Les métiers de l’agriculture se caractérisent par une invisibilisation des femmes, de leur participation active, de leur expérience et de leur force de travail. La division des tâches dans ce domaine demeure très genrée.
Malgré tout, le nombre de femmes en agriculture a augmenté, dont avec elles de nouvelles pratiques, comme la vente en circuits courts, la transformation à la ferme, la multifonctionnalité de l’agriculture, la durabilité écologique, le « care », etc. Ces pratiques présentent des solutions pour créer une agriculture soucieuse de l’écologie et durable.
Sous ces considérations, l’autrice Julie Francoeur propose de montrer, dans son ouvrage Sortir du rang. La place des femmes en agriculture, comment les institutions agricoles contribuent à l’invisibilisation du travail des femmes par une naturalisation de leurs compétences, tout en promouvant une agriculture néfaste pour l’environnement.
En fait, l’agriculture s’est surtout formée autour de la famille patriarcale : « les hommes effectuaient “ des travaux d’hommes ” (généralement ceux des champs et des bâtiments) et les femmes, “ des travaux de femmes ” (accomplis plus souvent dans la maison et aux abords) ». Le travail des femmes, dit d’épouses, ne relève d’aucune reconnaissance officielle ou de contrepartie alors qu’il contribue au maintien de la ferme. De ce fait, les tâches agricoles considérées comme physiques, donc masculines, font percevoir les agricultrices comme incomplètes sans homme. Ces différences genrées engendrent une hiérarchie.

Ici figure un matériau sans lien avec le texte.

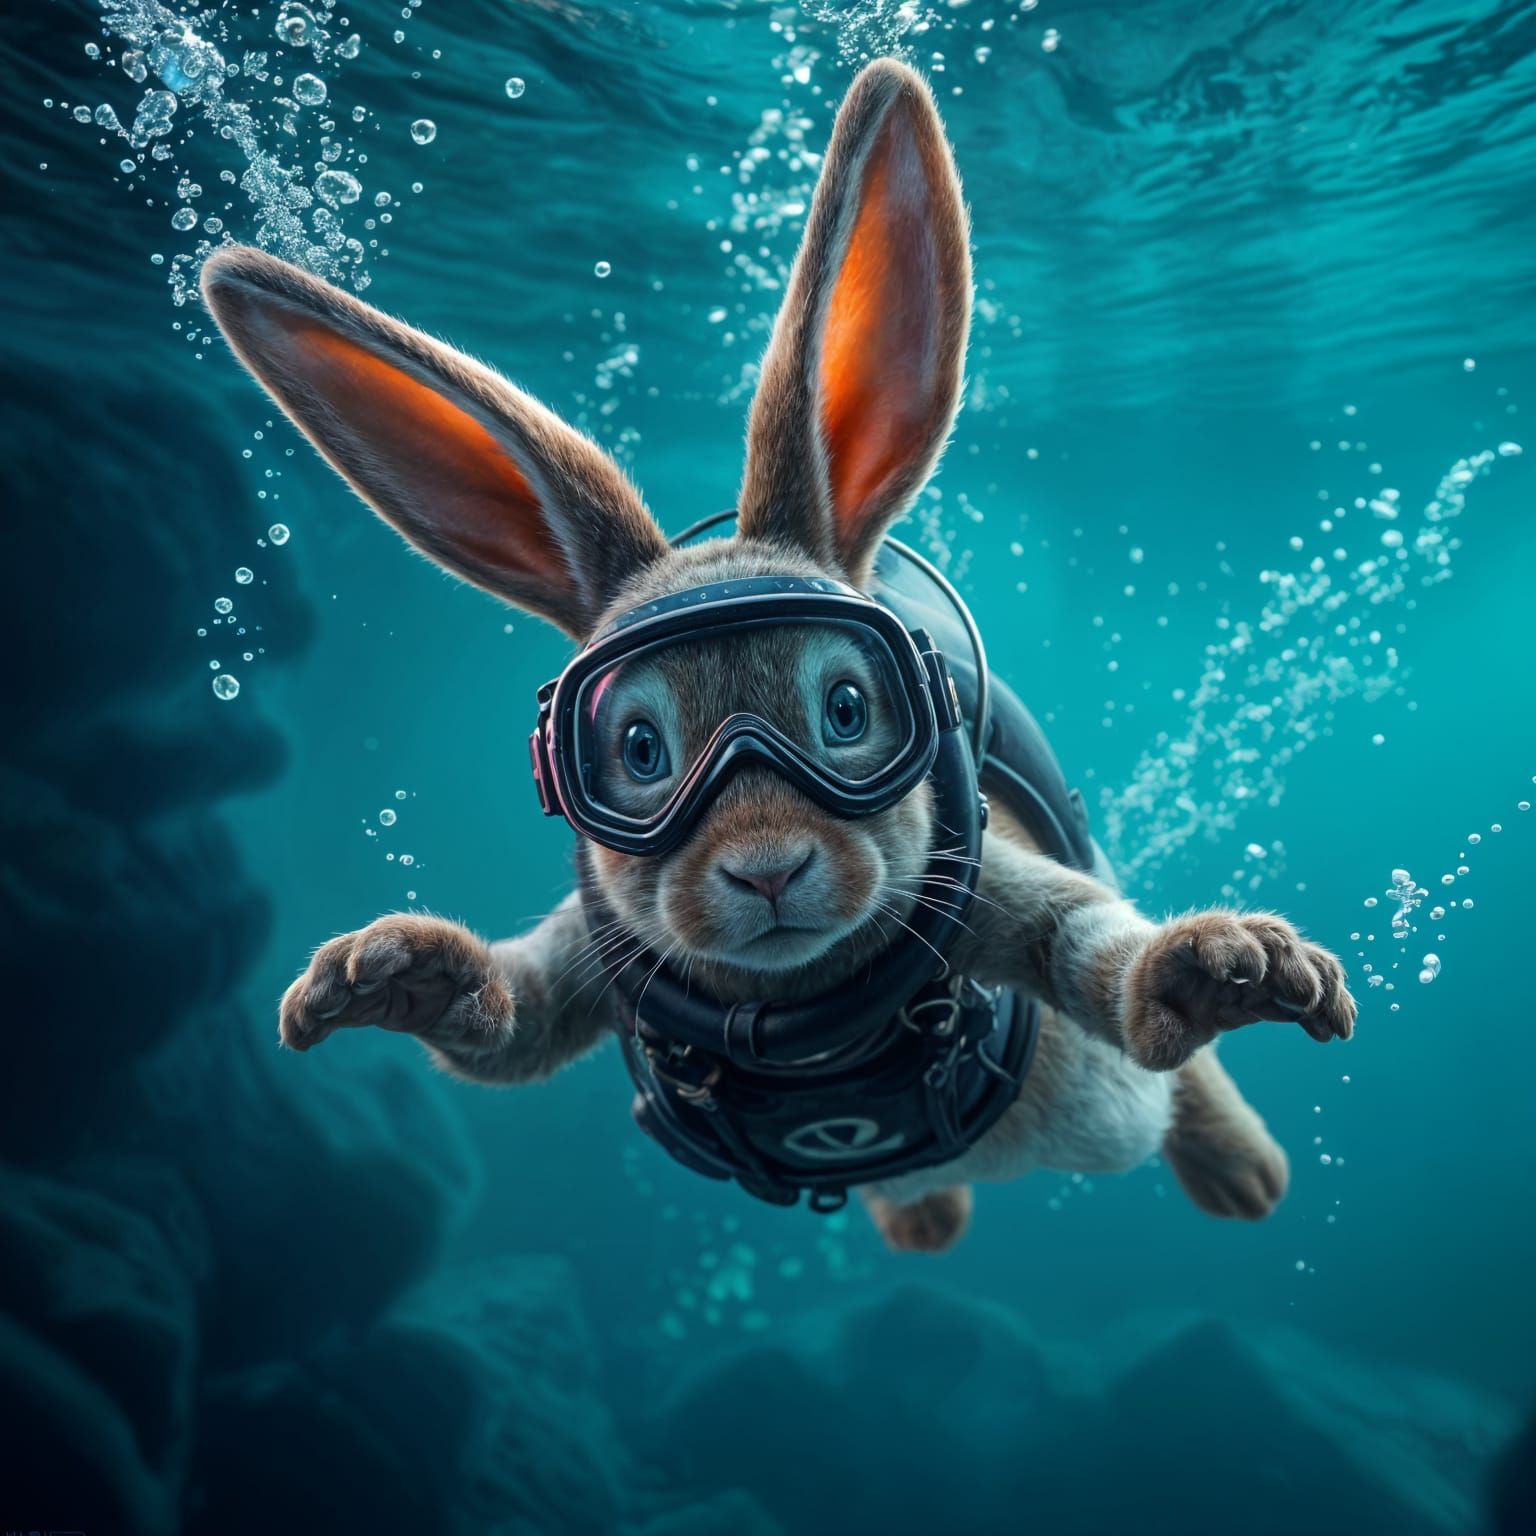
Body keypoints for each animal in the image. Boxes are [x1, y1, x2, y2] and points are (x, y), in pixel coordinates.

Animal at [200, 57, 1354, 1254]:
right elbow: (512, 1021)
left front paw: (1222, 968)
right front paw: (389, 973)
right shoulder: (592, 959)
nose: (766, 870)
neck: (801, 1012)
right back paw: (925, 1215)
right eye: (641, 749)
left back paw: (1241, 1168)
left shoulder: (998, 891)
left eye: (846, 711)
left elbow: (1101, 961)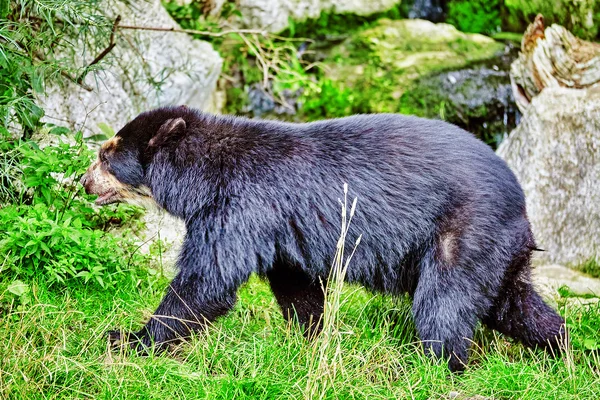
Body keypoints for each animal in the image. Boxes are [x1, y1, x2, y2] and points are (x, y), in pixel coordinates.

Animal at [81, 105, 568, 372]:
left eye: (106, 155)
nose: (82, 183)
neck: (201, 174)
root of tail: (520, 198)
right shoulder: (279, 230)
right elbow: (295, 285)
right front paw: (311, 338)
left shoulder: (238, 207)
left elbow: (206, 282)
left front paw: (128, 339)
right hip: (497, 247)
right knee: (514, 304)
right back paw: (562, 349)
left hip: (460, 232)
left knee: (444, 306)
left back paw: (433, 367)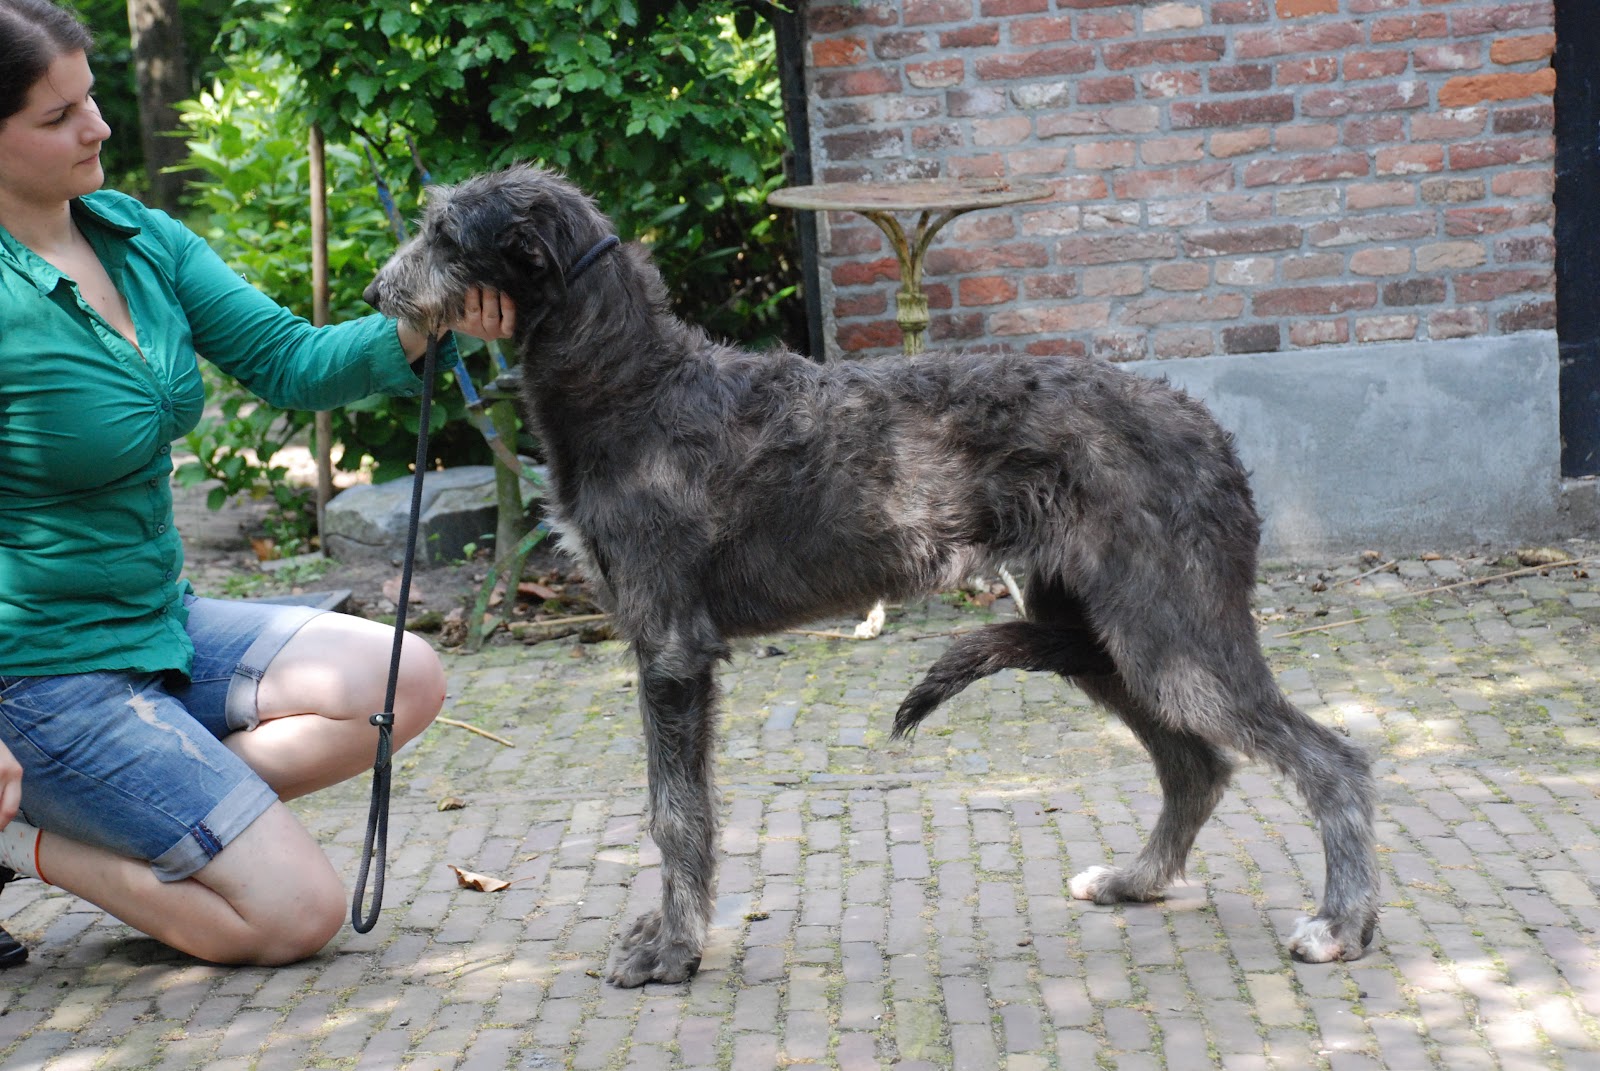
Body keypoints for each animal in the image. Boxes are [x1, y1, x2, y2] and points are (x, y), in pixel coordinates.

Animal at [368, 164, 1382, 986]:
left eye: (444, 232)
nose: (379, 290)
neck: (633, 387)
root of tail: (1209, 427)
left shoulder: (671, 651)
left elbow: (675, 814)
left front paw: (673, 948)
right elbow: (674, 808)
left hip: (1171, 630)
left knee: (1328, 759)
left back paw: (1341, 921)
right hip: (1100, 635)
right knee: (1195, 763)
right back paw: (1136, 877)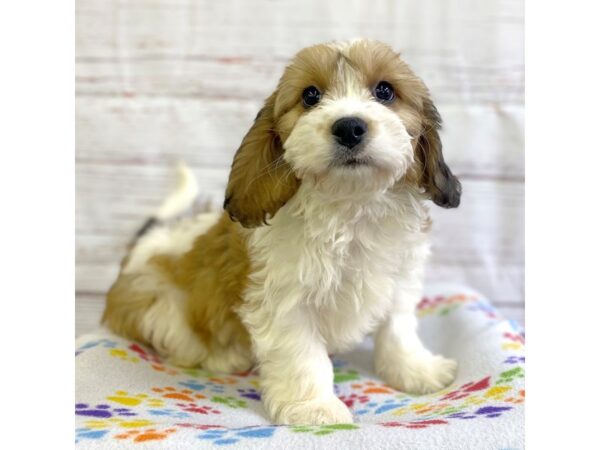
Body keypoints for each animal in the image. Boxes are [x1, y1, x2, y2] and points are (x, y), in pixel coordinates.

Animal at [103, 38, 462, 426]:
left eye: (385, 91)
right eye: (310, 96)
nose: (349, 127)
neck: (350, 207)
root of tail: (143, 245)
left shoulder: (399, 279)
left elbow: (398, 330)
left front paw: (415, 370)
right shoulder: (287, 302)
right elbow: (303, 355)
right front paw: (314, 407)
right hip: (157, 303)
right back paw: (223, 355)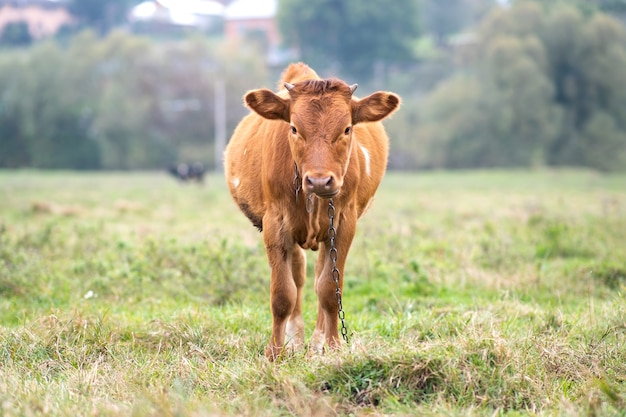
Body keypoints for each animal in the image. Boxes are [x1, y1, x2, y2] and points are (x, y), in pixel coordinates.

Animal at [224, 61, 400, 358]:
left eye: (347, 129)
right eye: (294, 128)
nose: (319, 180)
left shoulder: (343, 225)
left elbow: (330, 290)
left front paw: (334, 346)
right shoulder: (275, 225)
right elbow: (283, 294)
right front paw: (275, 353)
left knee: (319, 278)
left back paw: (317, 341)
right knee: (299, 276)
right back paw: (295, 339)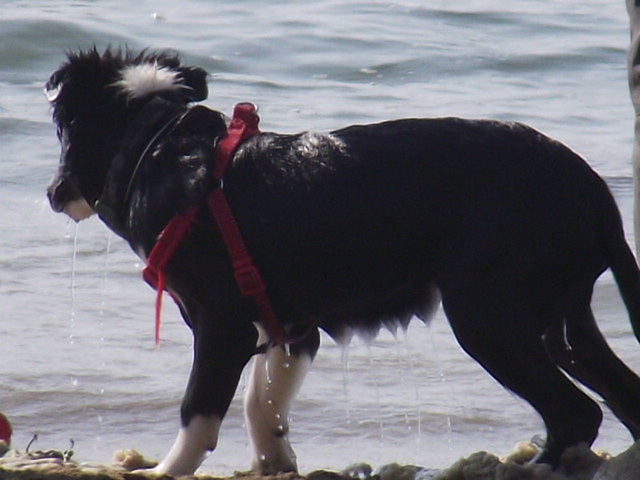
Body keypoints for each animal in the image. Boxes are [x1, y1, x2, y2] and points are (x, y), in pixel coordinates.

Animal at [43, 47, 640, 474]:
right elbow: (263, 403)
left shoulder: (221, 324)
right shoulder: (290, 327)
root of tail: (589, 186)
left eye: (62, 131)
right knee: (616, 393)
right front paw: (274, 461)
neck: (153, 145)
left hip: (488, 317)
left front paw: (166, 470)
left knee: (578, 411)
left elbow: (200, 410)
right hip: (560, 323)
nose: (51, 194)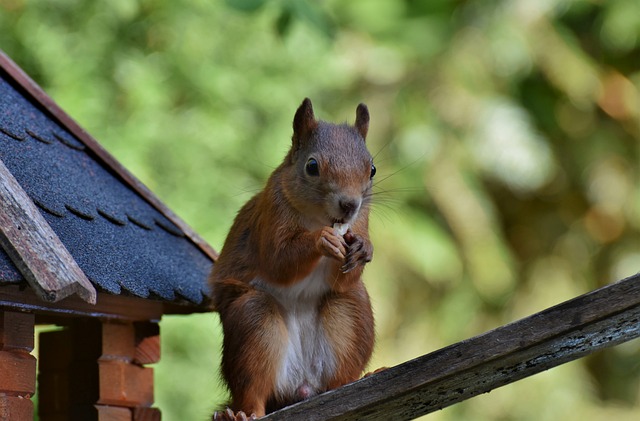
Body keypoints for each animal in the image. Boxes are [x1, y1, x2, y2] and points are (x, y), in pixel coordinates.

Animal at [210, 99, 378, 420]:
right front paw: (321, 240)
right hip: (255, 322)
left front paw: (364, 248)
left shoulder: (361, 219)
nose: (349, 204)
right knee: (253, 389)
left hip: (350, 312)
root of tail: (302, 385)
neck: (318, 218)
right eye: (312, 166)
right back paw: (242, 414)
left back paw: (355, 380)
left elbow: (344, 277)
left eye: (372, 169)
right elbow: (279, 261)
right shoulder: (271, 215)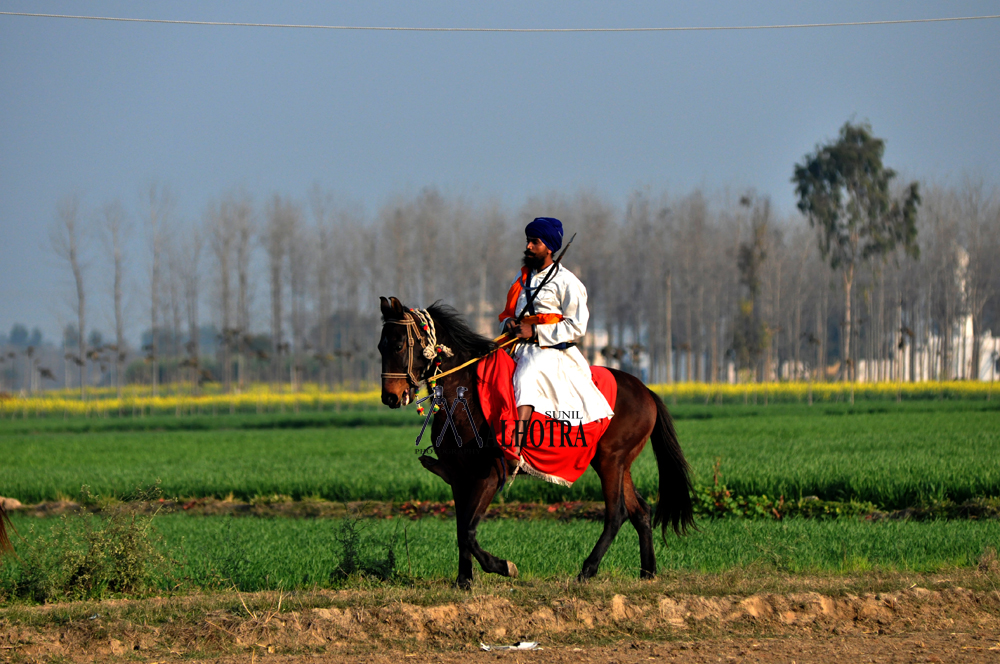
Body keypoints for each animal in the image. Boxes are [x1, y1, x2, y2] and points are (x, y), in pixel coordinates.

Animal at [378, 298, 692, 588]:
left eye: (398, 346)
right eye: (381, 346)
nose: (390, 397)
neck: (465, 397)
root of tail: (646, 390)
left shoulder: (489, 475)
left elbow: (468, 530)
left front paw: (503, 566)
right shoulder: (459, 476)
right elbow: (460, 529)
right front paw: (464, 579)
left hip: (610, 460)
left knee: (617, 513)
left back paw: (588, 569)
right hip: (618, 462)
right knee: (641, 511)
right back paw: (648, 571)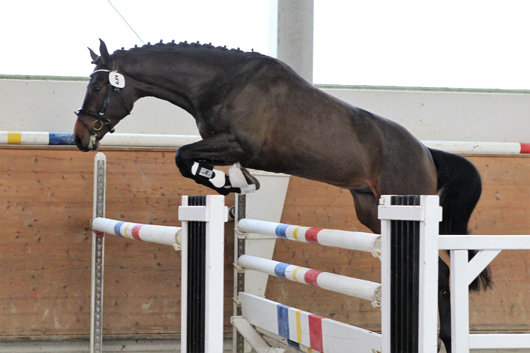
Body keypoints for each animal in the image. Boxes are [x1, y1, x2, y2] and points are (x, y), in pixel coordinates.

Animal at [74, 39, 490, 350]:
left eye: (98, 87)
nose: (80, 138)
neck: (220, 82)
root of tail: (427, 153)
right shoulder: (226, 146)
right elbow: (188, 159)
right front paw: (228, 183)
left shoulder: (239, 144)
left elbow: (183, 156)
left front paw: (225, 183)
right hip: (370, 210)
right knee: (440, 274)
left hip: (403, 199)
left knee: (441, 274)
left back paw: (447, 339)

Écologie et féminisme : un renouveau possible
Le système agricole productiviste actuel n’est mû par aucun respect envers la nature. Par exemple, des forêts sont rasées pour cultiver du maïs, qui sera alimenté par du lisier, grande source de contamination des eaux et d’épuisement des sols.
Ce manque de respect traduit l’absence de « soins », domaine d’ordinaire attribué aux femmes. C’est en partie pour cette raison que l’agriculture productiviste est fondée sur une masculinité qui souhaite dominer la nature. Selon Francoeur, toutes les études convergent : « les femmes expriment une plus grande sensibilité pour la nature que les hommes, et les agricultrices se préoccupent davantage de l’écologie que leurs homologues masculins ».
Changer de mode d’agriculture serait vécu par les agriculteurs comme une remise en cause « de leur manière d’affirmer leur identité de genre ». La question du genre est alors la dernière clé pour comprendre pourquoi le tournant vers une agriculture durable et écologique a tant de mal à se produire.
Depuis quelques années, une masculinité hybride provenant des nouveaux venus dans le domaine agricole tend à s’exprimer en faisant une place à la coopération, au fait de prendre soin et à la division du travail non genrée. Toutefois, selon Francoeur, il faut demeurer vigilant , car il est facile de retomber dans les travers genrés.
La nouvelle vision de l’agriculture, qui donne une place de choix à une agriculture pratiquée par les femmes, devra investir sa mission fondamentale : celle de nourrir la population, mais aussi de protéger et favoriser la biodiversité en préservant les ressources naturelles. Cette forme d’agriculture devrait viser une souveraineté alimentaire, ce qui valorisera une agriculture de proximité et la création de liens sociaux de qualité avec une communauté d’appartenance. En résumé, « l’agriculture est peut-être moins une affaire de contrôle, de domination, que de care ».
Conclusion
L’agriculture pratiquée au Québec entretient des stéréotypes de genre, en continuant d’attribuer au travail des femmes un statut inférieur. Une pratique comme l’héritage de père en fils ou l’image qu’on se fait de ce qu’est un agriculteur sont autant de paramètres culturels qui limitent la place des femmes et, par la même occasion, font obstacle à l’arrivée d’une agriculture durable et souhaitable. « Les motivations [des femmes], leurs expériences, leurs points de vue (leurs points de vie, aussi) sont d’une importance capitale pour le développement de l’agriculture ».
Julie Francoeur, Sortir du rang. La place des femmes en agriculture, Remue-Ménage, 2023, 112 p.